If at first she didn’t understand the old man’s words, later she dated from this experience the first blow against her belief that marriage would allow her fundamentally to change herself. This old man, whose embrace of his formidable wife had been enough like final love that her death ruined him utterly, nevertheless took so limited a view of what marriage could offer his only son, what Lily could offer. Perhaps he knew of her past, probably he did — Murad would have told him something, to inoculate against later disclosures made by mean-spirited relatives, the aunts or others.

She knew the feeling to be irrational, but this half-welcome into the family, though issuing from the stream of a life that had lost its force, hurt her deeply and persistently.

Right until the last minute the old man insisted he would be at the wedding, held in Islamabad at the house of Lily’s parents. It mattered a great deal to Murad, and she knew this, but they didn’t speak of it. She thought of him as strong, going directly to his purpose — as he had in his pursuit of her, or as she had seen once when his managers came to Islamabad with the quarterly budget from the farm, the respectful and straightforward way in which they approached him, the tough respect he accorded to them, and their businesslike application to the work at hand.

Yet with regard to his father his strength failed, as if his father’s weakness infected him too, sapped him. Two days before the wedding Murad came to her and said in a broken voice, ‘He’s not coming, I knew he wouldn’t.’

‘It doesn’t matter, darling. He’s sick, he wanted to be here.’

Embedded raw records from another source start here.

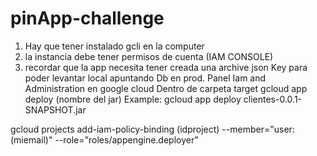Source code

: # pinApp-challenge

1) Hay que tener instalado gcli en la computer
2) la instancia debe tener permisos de cuenta (IAM CONSOLE)
3) recordar que la app necesita tener creada una archive json Key para poder levantar local apuntando  Db en prod. Panel Iam and Administration en google cloud
Dentro de carpeta target gcloud app deploy (nombre del jar) Example: gcloud app deploy clientes-0.0.1-SNAPSHOT.jar


gcloud projects add-iam-policy-binding (idproject) --member="user:(miemail)" --role="roles/appengine.deployer"
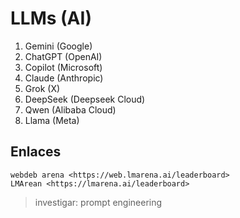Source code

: # LLMs (AI)  

1. Gemini (Google)
2. ChatGPT (OpenAI)
3. Copilot (Microsoft)
4. Claude (Anthropic)
5. Grok (X)
6. DeepSeek (Deepseek Cloud)
7. Qwen (Alibaba Cloud)
8. Llama (Meta)

## Enlaces 

    webdeb arena <https://web.lmarena.ai/leaderboard>  
    LMArean <https://lmarena.ai/leaderboard>  

> investigar: prompt engineering
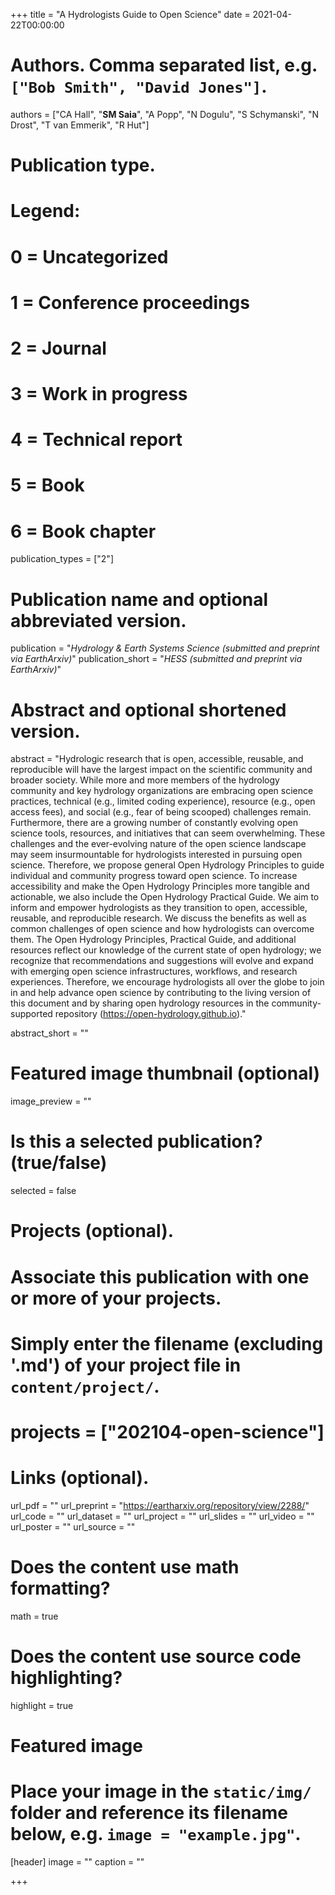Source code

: +++
title = "A Hydrologists Guide to Open Science"
date = 2021-04-22T00:00:00

# Authors. Comma separated list, e.g. `["Bob Smith", "David Jones"]`.
authors = ["CA Hall", "**SM Saia**", "A Popp", "N Dogulu", "S Schymanski", "N Drost", "T van Emmerik", "R Hut"]

# Publication type.
# Legend:
# 0 = Uncategorized
# 1 = Conference proceedings
# 2 = Journal
# 3 = Work in progress
# 4 = Technical report
# 5 = Book
# 6 = Book chapter
publication_types = ["2"]

# Publication name and optional abbreviated version.
publication = "*Hydrology & Earth Systems Science (submitted and preprint via EarthArxiv)*"
publication_short = "*HESS (submitted and preprint via EarthArxiv)*"

# Abstract and optional shortened version.
abstract = "Hydrologic research that is open, accessible, reusable, and reproducible will have the largest impact on the scientific community and broader society. While more and more members of the hydrology community and key hydrology organizations are embracing open science practices, technical (e.g., limited coding experience), resource (e.g., open access fees), and social (e.g., fear of being scooped) challenges remain. Furthermore, there are a growing number of constantly evolving open science tools, resources, and initiatives that can seem overwhelming. These challenges and the ever-evolving nature of the open science landscape may seem insurmountable for hydrologists interested in pursuing open science. Therefore, we propose general Open Hydrology Principles to guide individual and community progress toward open science. To increase accessibility and make the Open Hydrology Principles more tangible and actionable, we also include the Open Hydrology Practical Guide. We aim to inform and empower hydrologists as they transition to open, accessible, reusable, and reproducible research. We discuss the benefits as well as common challenges of open science and how hydrologists can overcome them. The Open Hydrology Principles, Practical Guide, and additional resources reflect our knowledge of the current state of open hydrology; we recognize that recommendations and suggestions will evolve and expand with emerging open science infrastructures, workflows, and research experiences. Therefore, we encourage hydrologists all over the globe to join in and help advance open science by contributing to the living version of this document and by sharing open hydrology resources in the community-supported repository (https://open-hydrology.github.io)."

abstract_short = ""

# Featured image thumbnail (optional)
image_preview = ""

# Is this a selected publication? (true/false)
selected = false

# Projects (optional).
#   Associate this publication with one or more of your projects.
#   Simply enter the filename (excluding '.md') of your project file in `content/project/`.
# projects = ["202104-open-science"]

# Links (optional).
url_pdf = ""
url_preprint = "https://eartharxiv.org/repository/view/2288/"
url_code = ""
url_dataset = ""
url_project = ""
url_slides = ""
url_video = ""
url_poster = ""
url_source = ""

# Does the content use math formatting?
math = true

# Does the content use source code highlighting?
highlight = true

# Featured image
# Place your image in the `static/img/` folder and reference its filename below, e.g. `image = "example.jpg"`.
[header]
image = ""
caption = ""

+++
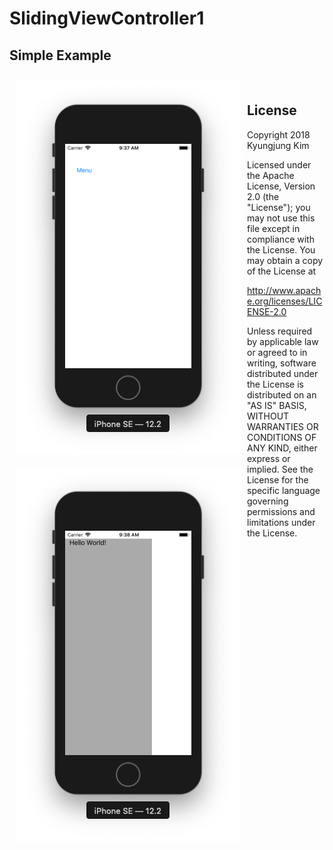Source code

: # SlidingViewController1


Simple Example
--------------

<img src="Screen Shot 1.png" align="left" hspace="10" vspace="10">
<img src="Screen Shot 2.png" align="left" hspace="10" vspace="10">
<br>    

License
-------

Copyright 2018 Kyungjung Kim

Licensed under the Apache License, Version 2.0 (the "License");
you may not use this file except in compliance with the License.
You may obtain a copy of the License at

http://www.apache.org/licenses/LICENSE-2.0

Unless required by applicable law or agreed to in writing, software
distributed under the License is distributed on an "AS IS" BASIS,
WITHOUT WARRANTIES OR CONDITIONS OF ANY KIND, either express or implied.
See the License for the specific language governing permissions and
limitations under the License.
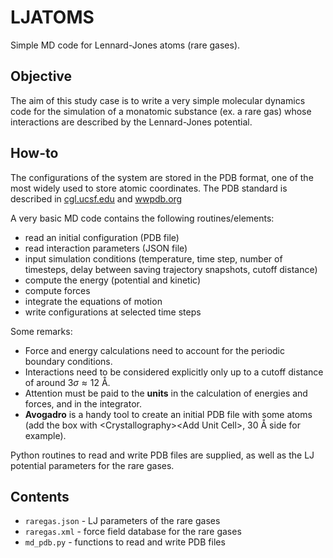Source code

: # LJATOMS

Simple MD code for Lennard-Jones atoms (rare gases).


## Objective

The aim of this study case is to write a very simple molecular dynamics code for the simulation of a monatomic substance (ex. a rare gas) whose interactions are described by the Lennard-Jones potential. 


## How-to

The configurations of the system are stored in the PDB format, one of the most widely used to store atomic coordinates. The PDB standard is described in [cgl.ucsf.edu](https://www.cgl.ucsf.edu/chimera/docs/UsersGuide/tutorials/pdbintro.html) and [wwpdb.org](https://www.wwpdb.org/documentation/file-format-content/format33/v3.3.html)

A very basic MD code contains the following routines/elements:

- read an initial configuration (PDB file)
- read interaction parameters (JSON file)
- input simulation conditions (temperature, time step, number of timesteps, delay between saving trajectory snapshots, cutoff distance)
- compute the energy (potential and kinetic)
- compute forces
- integrate the equations of motion
- write configurations at selected time steps

Some remarks:
- Force and energy calculations need to account for the periodic boundary conditions.
- Interactions need to be considered explicitly only up to a cutoff distance of around $3\sigma \approx 12$ Å.
- Attention must be paid to the **units** in the calculation of energies and forces, and in the integrator.
- **Avogadro** is a handy tool to create an initial PDB file with some atoms (add the box with \<Crystallography>\<Add Unit Cell>, 30 Å side for example).

Python routines to read and write PDB files are supplied, as well as the LJ potential parameters for the rare gases.


## Contents

- `raregas.json` - LJ parameters of the rare gases
- `raregas.xml` - force field database for the rare gases
- `md_pdb.py` - functions to read and write PDB files
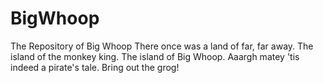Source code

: # BigWhoop
The Repository of Big Whoop
There once was a land of far, far away. The island of the monkey king. The island of Big Whoop.
Aaargh matey 'tis indeed a pirate's tale.
Bring out the grog!
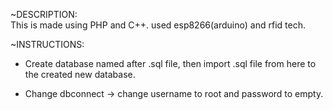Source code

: ~DESCRIPTION: <br>
This is made using PHP and C++.
used esp8266(arduino) and rfid tech.

~INSTRUCTIONS:
* Create database named after .sql file, then import .sql file from here to the created new database.

* Change dbconnect -> change username to root and password to empty.
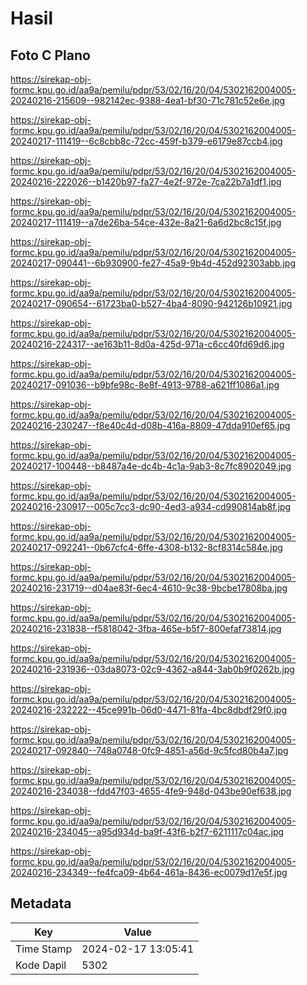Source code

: # Hasil

## Foto C Plano

https://sirekap-obj-formc.kpu.go.id/aa9a/pemilu/pdpr/53/02/16/20/04/5302162004005-20240216-215609--982142ec-9388-4ea1-bf30-71c781c52e6e.jpg

https://sirekap-obj-formc.kpu.go.id/aa9a/pemilu/pdpr/53/02/16/20/04/5302162004005-20240217-111419--6c8cbb8c-72cc-459f-b379-e6179e87ccb4.jpg

https://sirekap-obj-formc.kpu.go.id/aa9a/pemilu/pdpr/53/02/16/20/04/5302162004005-20240216-222026--b1420b97-fa27-4e2f-972e-7ca22b7a1df1.jpg

https://sirekap-obj-formc.kpu.go.id/aa9a/pemilu/pdpr/53/02/16/20/04/5302162004005-20240217-111419--a7de26ba-54ce-432e-8a21-6a6d2bc8c15f.jpg

https://sirekap-obj-formc.kpu.go.id/aa9a/pemilu/pdpr/53/02/16/20/04/5302162004005-20240217-090441--6b930900-fe27-45a9-9b4d-452d92303abb.jpg

https://sirekap-obj-formc.kpu.go.id/aa9a/pemilu/pdpr/53/02/16/20/04/5302162004005-20240217-090654--61723ba0-b527-4ba4-8090-942126b10921.jpg

https://sirekap-obj-formc.kpu.go.id/aa9a/pemilu/pdpr/53/02/16/20/04/5302162004005-20240216-224317--ae163b11-8d0a-425d-971a-c6cc40fd69d6.jpg

https://sirekap-obj-formc.kpu.go.id/aa9a/pemilu/pdpr/53/02/16/20/04/5302162004005-20240217-091036--b9bfe98c-8e8f-4913-9788-a621ff1086a1.jpg

https://sirekap-obj-formc.kpu.go.id/aa9a/pemilu/pdpr/53/02/16/20/04/5302162004005-20240216-230247--f8e40c4d-d08b-416a-8809-47dda910ef65.jpg

https://sirekap-obj-formc.kpu.go.id/aa9a/pemilu/pdpr/53/02/16/20/04/5302162004005-20240217-100448--b8487a4e-dc4b-4c1a-9ab3-8c7fc8902049.jpg

https://sirekap-obj-formc.kpu.go.id/aa9a/pemilu/pdpr/53/02/16/20/04/5302162004005-20240216-230917--005c7cc3-dc90-4ed3-a934-cd990814ab8f.jpg

https://sirekap-obj-formc.kpu.go.id/aa9a/pemilu/pdpr/53/02/16/20/04/5302162004005-20240217-092241--0b67cfc4-6ffe-4308-b132-8cf8314c584e.jpg

https://sirekap-obj-formc.kpu.go.id/aa9a/pemilu/pdpr/53/02/16/20/04/5302162004005-20240216-231719--d04ae83f-6ec4-4610-9c38-9bcbe17808ba.jpg

https://sirekap-obj-formc.kpu.go.id/aa9a/pemilu/pdpr/53/02/16/20/04/5302162004005-20240216-231838--f5818042-3fba-465e-b5f7-800efaf73814.jpg

https://sirekap-obj-formc.kpu.go.id/aa9a/pemilu/pdpr/53/02/16/20/04/5302162004005-20240216-231936--03da8073-02c9-4362-a844-3ab0b9f0262b.jpg

https://sirekap-obj-formc.kpu.go.id/aa9a/pemilu/pdpr/53/02/16/20/04/5302162004005-20240216-232222--45ce991b-06d0-4471-81fa-4bc8dbdf29f0.jpg

https://sirekap-obj-formc.kpu.go.id/aa9a/pemilu/pdpr/53/02/16/20/04/5302162004005-20240217-092840--748a0748-0fc9-4851-a56d-9c5fcd80b4a7.jpg

https://sirekap-obj-formc.kpu.go.id/aa9a/pemilu/pdpr/53/02/16/20/04/5302162004005-20240216-234038--fdd47f03-4655-4fe9-948d-043be90ef638.jpg

https://sirekap-obj-formc.kpu.go.id/aa9a/pemilu/pdpr/53/02/16/20/04/5302162004005-20240216-234045--a95d934d-ba9f-43f6-b2f7-6211117c04ac.jpg

https://sirekap-obj-formc.kpu.go.id/aa9a/pemilu/pdpr/53/02/16/20/04/5302162004005-20240216-234349--fe4fca09-4b64-461a-8436-ec0079d17e5f.jpg


## Metadata

| Key        | Value               |
| ---------- | ------------------- |
| Time Stamp | 2024-02-17 13:05:41 |
| Kode Dapil | 5302                |



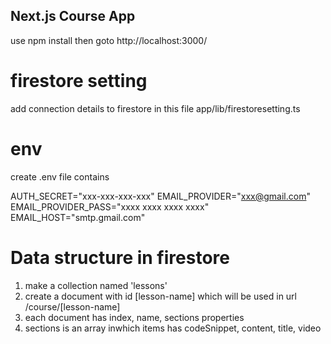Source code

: ## Next.js Course App 

use npm install
then goto http://localhost:3000/

# firestore setting

add connection details to firestore in this file
app/lib/firestoresetting.ts

# env 
create .env file contains

AUTH_SECRET="xxx-xxx-xxx-xxx"
EMAIL_PROVIDER="xxx@gmail.com"
EMAIL_PROVIDER_PASS="xxxx xxxx xxxx xxxx"
EMAIL_HOST="smtp.gmail.com"

# Data structure in firestore

1. make a collection named 'lessons'
2. create a document with id [lesson-name] which will be used in url /course/[lesson-name]
3. each document has index, name, sections properties
4. sections is an array inwhich items has codeSnippet, content, title, video 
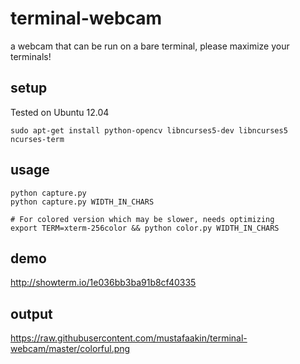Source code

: terminal-webcam
===============

a webcam that can be run on a bare terminal, please maximize your terminals!

setup
-----

Tested on Ubuntu 12.04

	sudo apt-get install python-opencv libncurses5-dev libncurses5 ncurses-term

usage
-----
	
	python capture.py 
	python capture.py WIDTH_IN_CHARS

	# For colored version which may be slower, needs optimizing
	export TERM=xterm-256color && python color.py WIDTH_IN_CHARS


demo
----


<a href="http://showterm.io/b90dc46e31526ab227f36">http://showterm.io/1e036bb3ba91b8cf40335</a>


output
------
<a href="https://raw.githubusercontent.com/mustafaakin/terminal-webcam/master/colorful.png">https://raw.githubusercontent.com/mustafaakin/terminal-webcam/master/colorful.png</a>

‘That’s just it,’ he said angrily. ‘He never wants to be here. He sold the best parts of the property for nothing, because he couldn’t be bothered to oversee the sales. He let my relatives take all the shops in the city, the valuable city land. And then, after puttering around doing nothing for most of his life, he took to his bed. I always felt unprotected, and I still do. I always felt that he took the view, Aprés moi, le déluge . My mother wouldn’t forgive him, even when she was dying. I was the stolen prince living in a stable, while the other branch of the family ate up whatever they could reach. Now I’ve come back and taken some of what’s mine, but my father is still there, still refusing me.’

Soothing him, touching his face, she thought of the blessing the father had given her, almost malevolent. ‘I’m the same way, darling, that’s why we found each other. I’m cut off too. We’ll do it together. We’ll have our own new separate life.’

She didn’t press him more than that, and soon the moment passed, Murad covering his anger and grief by throwing himself into the last-minute preparations.

A manager arrived the night before the wedding, bearing the old family jewelry in a leather handbag that must have belonged to Murad’s mother, the tikka ornament for Lily’s head wrapped in a faintly scented handkerchief, a gold cloisonné choker set with pearls and rough diamonds, and two long strands of emeralds, the largest of them the size of toffees.